We are still trying to find out what Wenceslas did for his capital and country besides collecting odds and ends of saints and building a chapel here and there, and regretfully state that little record of anything but his piety is handed down to us.

Piety, it seems, was no more compatible with statecraft in the early days of Christendom than it is today, and as Wenceslas took the pious line, he gave way too much to the German menace, thus laying up a store of trouble for his successors and the sons of Czech.

In the meantime Wenceslas, evidently well pleased with himself, continued to set his people a godly example. I should like to know whether they appreciated him to the same extent as did some members of his family, Boleslav for instance, who helped Wenceslas to a crown of celestial glory by the simple process of hitting him over the head.

I am rather inclined to think that the piety of Wenceslas interfered with some of the innocent amusements of his people, among whom paganism was not quite dead yet, as subsequent events show. There was an interesting burial ground lying on the route which Wenceslas would follow when going from the Hradčany to Vyšehrad, which remained the seat of government for several generations of Přemysls after the pious prince's demise....

This burial ground, a very extensive one, is now covered by the Church of Emaus and its monastic buildings; you can see those twin towers, dark ochre in colour and topped by characteristic steeple and pinnacles, rising from among fruit-trees and red-tiled roofs.

Na Morani was the name of this burial ground, after Morana, the goddess of death.

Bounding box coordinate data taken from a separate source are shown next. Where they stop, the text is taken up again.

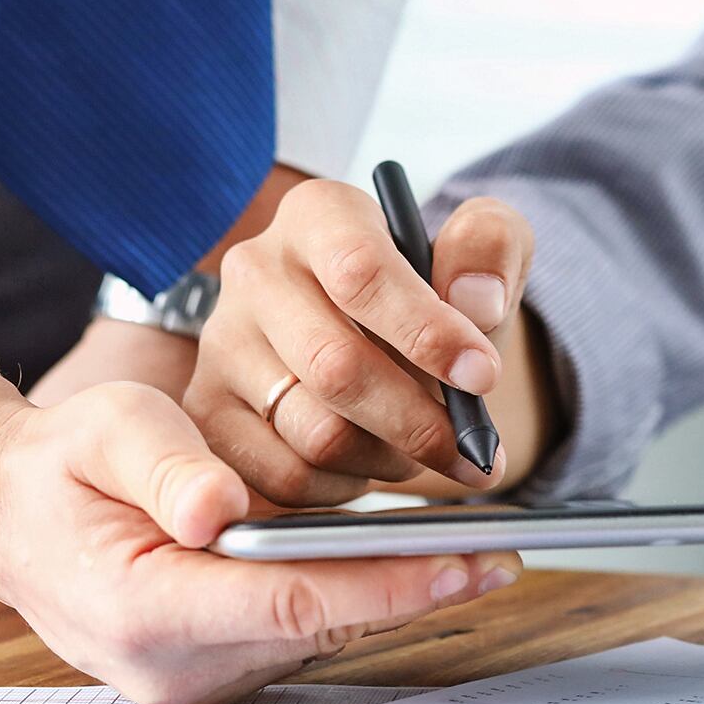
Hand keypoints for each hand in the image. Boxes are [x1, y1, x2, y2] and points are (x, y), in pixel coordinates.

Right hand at [0, 358, 519, 703]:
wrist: (3, 516)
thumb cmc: (56, 468)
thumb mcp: (101, 431)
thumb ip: (162, 465)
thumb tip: (220, 507)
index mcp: (142, 610)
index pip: (290, 602)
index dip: (385, 584)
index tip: (463, 563)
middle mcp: (170, 666)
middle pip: (318, 627)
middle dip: (412, 589)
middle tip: (500, 554)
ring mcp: (192, 681)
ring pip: (316, 637)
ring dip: (390, 595)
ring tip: (474, 554)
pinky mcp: (213, 674)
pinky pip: (298, 637)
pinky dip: (351, 599)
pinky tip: (407, 563)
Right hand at [188, 180, 541, 504]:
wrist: (387, 339)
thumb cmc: (437, 293)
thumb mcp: (482, 252)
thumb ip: (492, 250)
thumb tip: (476, 303)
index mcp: (318, 216)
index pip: (360, 273)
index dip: (427, 332)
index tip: (484, 377)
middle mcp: (255, 271)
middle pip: (335, 368)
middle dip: (420, 421)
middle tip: (472, 447)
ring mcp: (223, 344)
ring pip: (315, 433)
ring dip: (390, 458)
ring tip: (422, 446)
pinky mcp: (211, 410)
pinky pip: (287, 478)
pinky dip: (348, 488)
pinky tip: (373, 464)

It was the correct thing in pagan society to make pilgrimages to this place in spring: a pleasant afternoon in a cemetery was a pastime as popular then as it appears to be to-day. The cachet of Na Morani had been rather spoilt by the erection of a little church some time in the ninth century, perhaps by Wenceslas himself.

Anyway, the pious prince found this church a convenient half-way house between Vyšehrad and Hradčany, and he was wont to put up a prayer or two here before going on to drop a tear on the Hradčany relics.

The little church was dedicated to Cosmas (not the chronicler) and Damian, saints of the third and fourth centuries.

It is not known why these gentlemen clubbed together to have a day to themselves, but this need not act as deterrent to anyone who wishes to observe their day. Wherever pilgrims visit, there you will find settlements growing up, beginning with booths and shanties of those who sell appropriate commodities, candles, wreaths and such-like.

The traffic in these articles continues; it was only last Palm Sunday that I was offered a variety of wreaths to choose from, small wreaths of snowdrops and fir twigs, to be worn on the wrist, to be blessed by the priest and then to be left lying about the sitting-room until fit for the dustbin. I resisted all temptation to deck myself with snowdrops and fir twigs.